“Undisputed. Don’t take your mind off undisputed. We’re chasing unification fights. If we don’t get one by the end of the year, I’ll be very f***ing disappointed,” Opetaia told Rg.org.
He signed with Zuffa in January, and within weeks, he was stating what the deal must produce before December. Most champions spend the early stretch of a partnership talking about opportunity and belief. Opetaia did something else. He named the outcome and attached it to a window.
The cruiserweight division doesn’t move slowly for anyone. Opetaia is unbeaten through 29 fights and holds the IBF, Ring and lineal recognition. At 29, he is in his prime, and prime years do not wait while new promotional ventures establish their footing. This is Zuffa’s first real test run in boxing, and Opetaia is its most accomplished titleholder. That makes the timeline more than a personal goal. It becomes part of how this project will be judged inside the sport.
His upcoming defense against Brandon Glanton under the Zuffa banner is a starting point. A unification fight requires far more coordination, including cooperation across promotional lines and sanctioning bodies. Those talks can move slowly, and sometimes they don’t move at all. Opetaia’s tone suggests he understands that reality and is unwilling to drift into a holding pattern.
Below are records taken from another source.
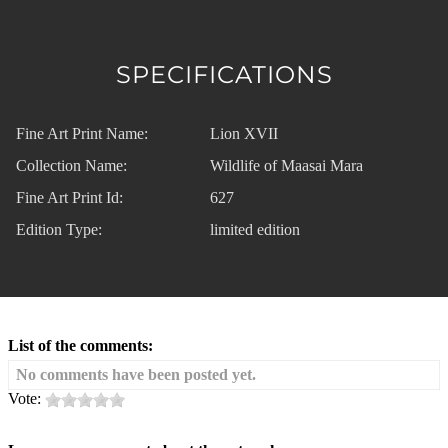
SPECIFICATIONS
Fine Art Print Name:
Lion XVII
Collection Name:
Wildlife of Maasai Mara
Fine Art Print Id:
627
Edition Type:
limited edition
List of the comments:
No comments have been posted yet.
Vote:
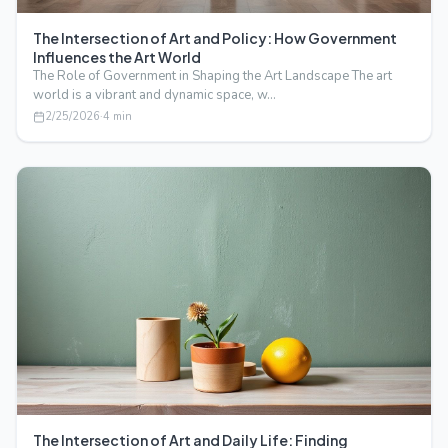
The Intersection of Art and Policy: How Government
Influences the Art World
The Role of Government in Shaping the Art Landscape The art
world is a vibrant and dynamic space, w…
2/25/2026
·
4
min
The Intersection of Art and Daily Life: Finding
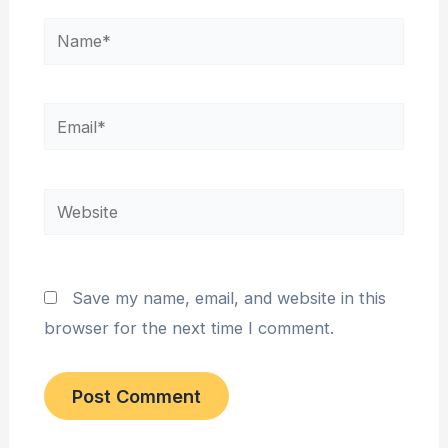
Name*
Email*
Website
Save my name, email, and website in this
browser for the next time I comment.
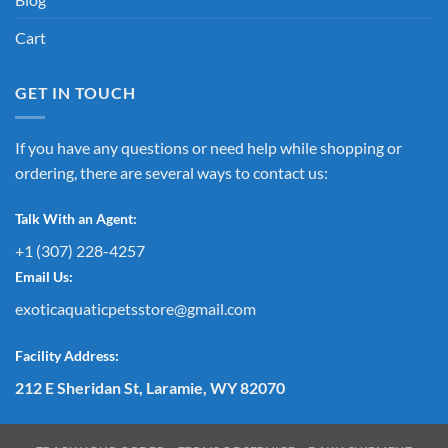
Cart
GET IN TOUCH
If you have any questions or need help while shopping or
ordering, there are several ways to contact us:
Talk With an Agent:
+1 (307) 228-4257
Email Us:
exoticaquaticpetsstore@gmail.com
Facility Address:
212 E Sheridan St, Laramie, WY 82070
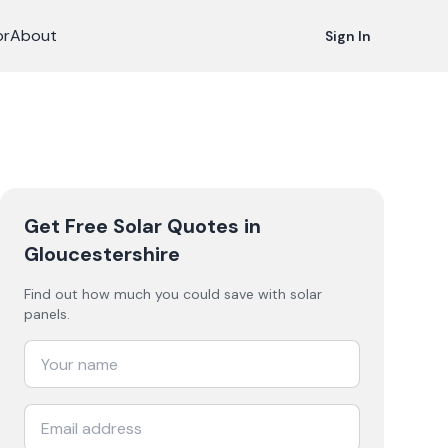
or
About
Sign In
Get Free Solar Quotes
in
Gloucestershire
Find out how much you could save with solar
panels.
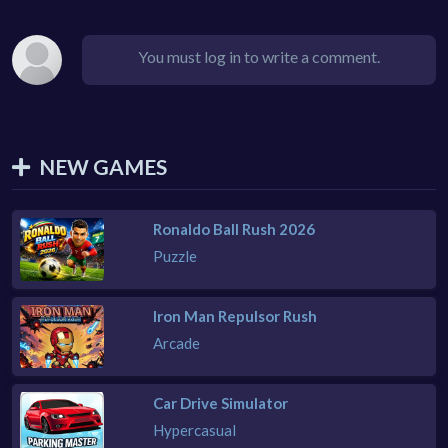
You must log in to write a comment.
NEW GAMES
Ronaldo Ball Rush 2026
Puzzle
Iron Man Repulsor Rush
Arcade
Car Drive Simulator
Hypercasual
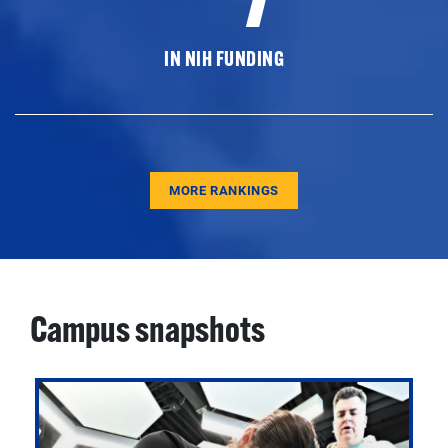
IN NIH FUNDING
MORE RANKINGS
Campus snapshots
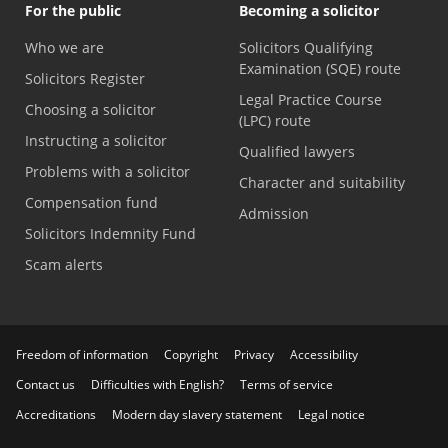
For the public
Becoming a solicitor
Who we are
Solicitors Qualifying
Examination (SQE) route
Solicitors Register
Legal Practice Course
Choosing a solicitor
(LPC) route
Instructing a solicitor
Qualified lawyers
Problems with a solicitor
Character and suitability
Compensation fund
Admission
Solicitors Indemnity Fund
Scam alerts
Freedom of information
Copyright
Privacy
Accessibility
Contact us
Difficulties with English?
Terms of service
Accreditations
Modern day slavery statement
Legal notice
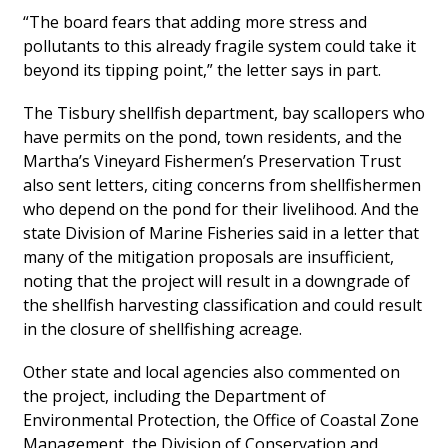
“The board fears that adding more stress and
pollutants to this already fragile system could take it
beyond its tipping point,” the letter says in part.
The Tisbury shellfish department, bay scallopers who
have permits on the pond, town residents, and the
Martha’s Vineyard Fishermen’s Preservation Trust
also sent letters, citing concerns from shellfishermen
who depend on the pond for their livelihood. And the
state Division of Marine Fisheries said in a letter that
many of the mitigation proposals are insufficient,
noting that the project will result in a downgrade of
the shellfish harvesting classification and could result
in the closure of shellfishing acreage.
Other state and local agencies also commented on
the project, including the Department of
Environmental Protection, the Office of Coastal Zone
Management, the Division of Conservation and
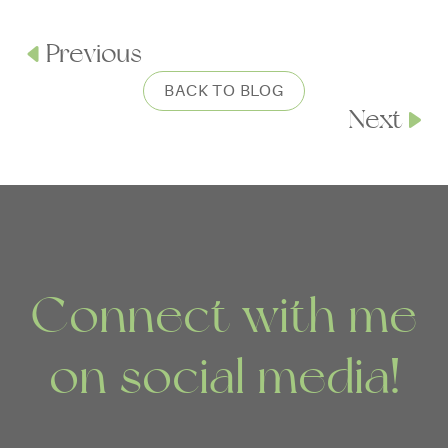
Previous
BACK TO BLOG
Next
Connect with me
on social media!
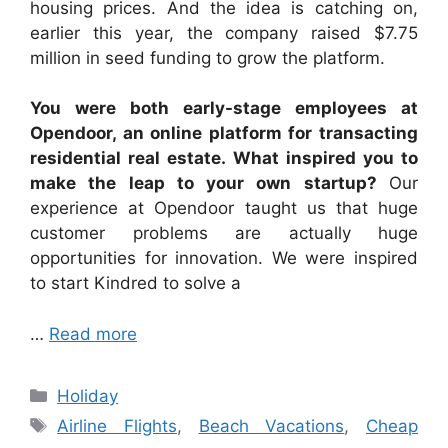
housing prices. And the idea is catching on,
earlier this year, the company raised $7.75
million in seed funding to grow the platform.
You were both early-stage employees at
Opendoor, an online platform for transacting
residential real estate. What inspired you to
make the leap to your own startup?
Our
experience at Opendoor taught us that huge
customer problems are actually huge
opportunities for innovation. We were inspired
to start Kindred to solve a
…
Read more
Categories
Holiday
Tags
Airline Flights
,
Beach Vacations
,
Cheap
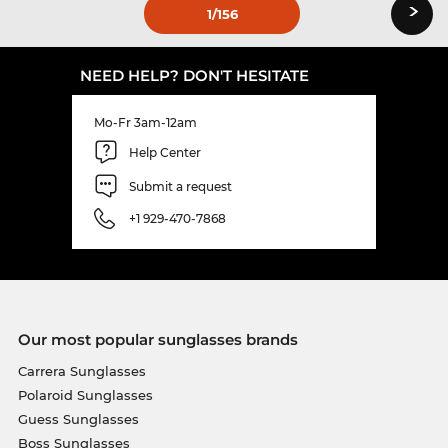
›
1
/156
NEED HELP? DON'T HESITATE
Mo-Fr 3am-12am
Help Center
Submit a request
+1 929-470-7868
Our most popular sunglasses brands
Carrera Sunglasses
Polaroid Sunglasses
Guess Sunglasses
Boss Sunglasses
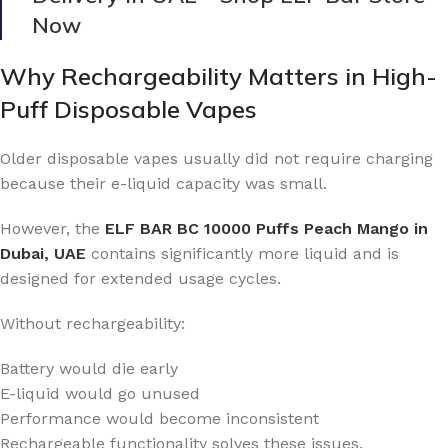
Now
Why Rechargeability Matters in High-
Puff Disposable Vapes
Older disposable vapes usually did not require charging
because their e-liquid capacity was small.
However, the
ELF BAR BC 10000 Puffs Peach Mango in
Dubai, UAE
contains significantly more liquid and is
designed for extended usage cycles.
Without rechargeability:
Battery would die early
E-liquid would go unused
Performance would become inconsistent
Rechargeable functionality solves these issues.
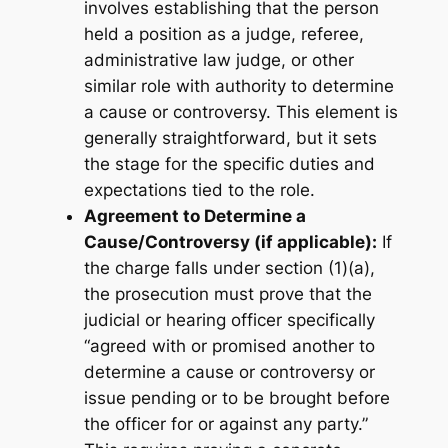
involves establishing that the person
held a position as a judge, referee,
administrative law judge, or other
similar role with authority to determine
a cause or controversy. This element is
generally straightforward, but it sets
the stage for the specific duties and
expectations tied to the role.
Agreement to Determine a
Cause/Controversy (if applicable):
If
the charge falls under section (1)(a),
the prosecution must prove that the
judicial or hearing officer specifically
“agreed with or promised another to
determine a cause or controversy or
issue pending or to be brought before
the officer for or against any party.”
Once a champion places a date on a goal, it becomes harder to manage expectations quietly. Fans keep track, and the subject comes up again as the months pass. The timeline is no longer private.
Fighters rarely apply that kind of pressure this soon after signing. By doing it now, Opetaia has made his position clear before the year settles into routine defenses. If December arrives without a unification, the benchmark will not need to be interpreted. It was already stated.